Hodgson was a big, burly, vigorous man with a fresh, ruddy face and a shock of sandy brown hair. Born in Melbourne, Australia, in 1855, the son of a wool importer, he’d considered becoming a lawyer, graduating from the University of Melbourne with a law degree—but decided practicing law didn’t seem intellectually stimulating enough. He decided, instead, on graduate work at St. John’s College, Cambridge, choosing the school because his favorite poet, William Wordsworth, was an alumnus. Hodgson had read nothing better than Wordsworth’s lyrical odes to nature, the poet’s assertion that “One impulse from a vernal wood/may teach you more of man/of moral evil and of good/than all the sages can.” He hoped, eventually, to hear and learn from nature as Wordsworth did. In fact, he scheduled time for it in his daily plans. Hodgson was—as Sidgwick had noted—ever disciplined in his habits, always determined in approaching his goals.
He got up at 7:30 every morning. He had breakfast at 8:00 a.m.: “one raw egg in one half pint milk, one slice of bread, one and a half cups of tea.” He read till nine, worked on essays and letters until noon. He had bread and tea for lunch. He lounged and read “fiction or light poetry” till 3:45. He played lawn tennis until dinner. He went to a gym where he boxed three times a week, or fenced, or worked out with dumbbells. At 9:00 p.m. he had a supper of bread, eggs, and tea. He read poetry until bedtime, usually by 11:30. He allowed himself one cigarette before sleep. “Regularity for the organism is everything,” he wrote his best friend in Australia, a fellow law student named James Hackett who had decided to remain there and become a lawyer.

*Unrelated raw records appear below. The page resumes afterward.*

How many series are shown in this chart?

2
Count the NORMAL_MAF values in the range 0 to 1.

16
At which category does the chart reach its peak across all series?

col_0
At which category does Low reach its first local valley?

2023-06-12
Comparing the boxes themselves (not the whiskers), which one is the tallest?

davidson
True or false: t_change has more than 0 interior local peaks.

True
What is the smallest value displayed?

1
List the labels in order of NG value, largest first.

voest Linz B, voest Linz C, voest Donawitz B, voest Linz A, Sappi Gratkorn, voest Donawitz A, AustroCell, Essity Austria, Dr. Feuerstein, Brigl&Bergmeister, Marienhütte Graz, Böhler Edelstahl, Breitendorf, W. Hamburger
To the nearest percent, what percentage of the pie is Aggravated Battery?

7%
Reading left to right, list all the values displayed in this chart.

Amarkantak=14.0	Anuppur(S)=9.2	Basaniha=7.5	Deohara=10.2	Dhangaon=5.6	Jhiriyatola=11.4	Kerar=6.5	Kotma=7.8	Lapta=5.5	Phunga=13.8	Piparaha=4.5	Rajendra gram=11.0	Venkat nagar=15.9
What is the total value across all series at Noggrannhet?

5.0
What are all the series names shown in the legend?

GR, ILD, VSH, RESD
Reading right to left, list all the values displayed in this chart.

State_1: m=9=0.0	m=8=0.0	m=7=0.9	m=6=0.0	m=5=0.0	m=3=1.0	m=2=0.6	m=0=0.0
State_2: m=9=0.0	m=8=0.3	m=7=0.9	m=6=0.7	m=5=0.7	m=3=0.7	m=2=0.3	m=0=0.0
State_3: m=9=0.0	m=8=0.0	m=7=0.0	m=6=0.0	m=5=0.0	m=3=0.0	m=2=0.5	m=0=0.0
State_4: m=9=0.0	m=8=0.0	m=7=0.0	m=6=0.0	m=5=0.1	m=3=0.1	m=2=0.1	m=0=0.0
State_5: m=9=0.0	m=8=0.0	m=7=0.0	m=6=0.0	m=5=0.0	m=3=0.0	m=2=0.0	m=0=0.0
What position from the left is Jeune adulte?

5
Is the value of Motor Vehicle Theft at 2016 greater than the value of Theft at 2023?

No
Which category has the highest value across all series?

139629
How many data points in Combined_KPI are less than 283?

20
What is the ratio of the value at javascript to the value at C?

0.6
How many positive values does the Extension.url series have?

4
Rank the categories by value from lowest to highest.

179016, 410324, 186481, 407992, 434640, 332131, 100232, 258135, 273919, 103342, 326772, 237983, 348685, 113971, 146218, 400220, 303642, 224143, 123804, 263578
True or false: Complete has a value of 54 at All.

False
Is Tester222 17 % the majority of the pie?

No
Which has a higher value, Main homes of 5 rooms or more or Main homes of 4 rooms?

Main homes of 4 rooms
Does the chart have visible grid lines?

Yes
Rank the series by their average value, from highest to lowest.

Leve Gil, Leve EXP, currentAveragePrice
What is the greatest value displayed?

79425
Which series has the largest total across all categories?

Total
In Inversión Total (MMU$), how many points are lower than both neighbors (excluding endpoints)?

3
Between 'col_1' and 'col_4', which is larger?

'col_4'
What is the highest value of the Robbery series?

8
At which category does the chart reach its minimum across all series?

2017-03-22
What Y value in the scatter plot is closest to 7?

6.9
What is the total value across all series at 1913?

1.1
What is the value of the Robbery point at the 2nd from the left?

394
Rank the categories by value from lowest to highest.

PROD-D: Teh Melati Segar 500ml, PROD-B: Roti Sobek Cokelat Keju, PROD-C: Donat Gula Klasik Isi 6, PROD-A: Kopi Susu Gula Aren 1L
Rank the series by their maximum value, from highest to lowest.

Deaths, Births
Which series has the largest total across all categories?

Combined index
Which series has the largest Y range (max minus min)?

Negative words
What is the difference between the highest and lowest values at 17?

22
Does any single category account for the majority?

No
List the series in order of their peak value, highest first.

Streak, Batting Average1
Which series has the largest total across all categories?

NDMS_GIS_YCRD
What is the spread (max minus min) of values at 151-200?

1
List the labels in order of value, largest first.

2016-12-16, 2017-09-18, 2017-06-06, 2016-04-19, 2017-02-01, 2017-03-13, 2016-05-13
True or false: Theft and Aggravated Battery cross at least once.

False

Only nature and poetry, his two abiding loves, could cause Hodgson to slip a little from his standards of activity. “I do enjoy a leisurely walk home from lecture these days,” Hodgson wrote to Jimmy Hackett. “The sunlight goes right through me.” He read Wordsworth, Browning, Tennyson; he snuck in some hours to write his own doggerel verse, which betrayed a lurking, ironic sense of humor and a keen interest in ongoing debate over Darwinian evolution:
The Bishop knows better; for Huxley and Tyndall
Have shown him that man goes away like a fly;
And seeing the soul’s such a regular swindle,
He’ll eat and he’ll drink and tomorrow he’ll die.
We’ll prove you and I by a laudanum potion
The body is just what we always have thought her
A middling arrangement of molecule motion
Amm
onia, and carbonic acid and water.
Hodgson worried about Hackett’s lack of mental stimulation, mired in the dull practice of the law. He promised to write his friend about all the interesting philosophical questions that came up at Cambridge and the personal ones. “Thy brain shall not be dormant while I live, O Jimmy!”
HODGSON KNEW he lacked the proper philosophy student’s attitude, which he described as sitting at the professor’s feet, and he knew he annoyed Sidgwick. “I was rather amused,” Hodgson wrote home, “because he seems a goodly fellow and I thought I detected a feeling that he had better be rough with me with the intention of diminishing my confidence.”
But in this, he underestimated his philosophy professor. Sidgwick saw in the young Australian much more than an inflated ego. He saw a smart, decent, hardworking man—and a natural investigator. He’d been looking for someone like Hodgson. He had a project in mind, the SPR’s most ambitious investigation to date.
As had so many others, Richard Hodgson found himself persuaded by Henry Sidgwick. By December 1884, the young Australian scholar was in Bombay, India, on an expedition financed by his philosophy professor, in pursuit of an elusive but influential psychic.